**What this task involves:** Would you reproduce the whole listing exactly, minus its images?

**Collected material:**
★ ★ ★

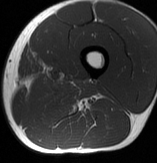
MRI of an extremity soft-tissue mass, one axial slice. Slice 21 of 70 in the series (ordered by position). MR volume resampled by the dataset authors to the PET/CT grid (not the native acquisition matrix). 3.27 mm slice thickness. 157 × 163 image matrix, field of view 153 × 159 mm. Male patient. From the clinical record (not read from this slice): histological type: extraskeletal osteosarcoma; grade: high; site of the primary tumour: left adductur.
Annotated regions visible in this slice (expert contour drawn on MRI and transferred to this co-registered scan by the dataset authors):
- gross tumour volume (mass): bounding box (x1, y1, x2, y2) in pixels: (28, 76, 98, 105)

★ ★ ★

**Problem solution:**
MRI of an extremity soft-tissue mass, one axial slice. Slice 21 of 70 in the series (ordered by position). MR volume resampled by the dataset authors to the PET/CT grid (not the native acquisition matrix). 3.27 mm slice thickness. 157 × 163 image matrix, field of view 153 × 159 mm. Male patient. From the clinical record (not read from this slice): histological type: extraskeletal osteosarcoma; grade: high; site of the primary tumour: left adductur.
Annotated regions visible in this slice (expert contour drawn on MRI and transferred to this co-registered scan by the dataset authors):
- gross tumour volume (mass): bounding box (x1, y1, x2, y2) in pixels: (28, 76, 98, 105)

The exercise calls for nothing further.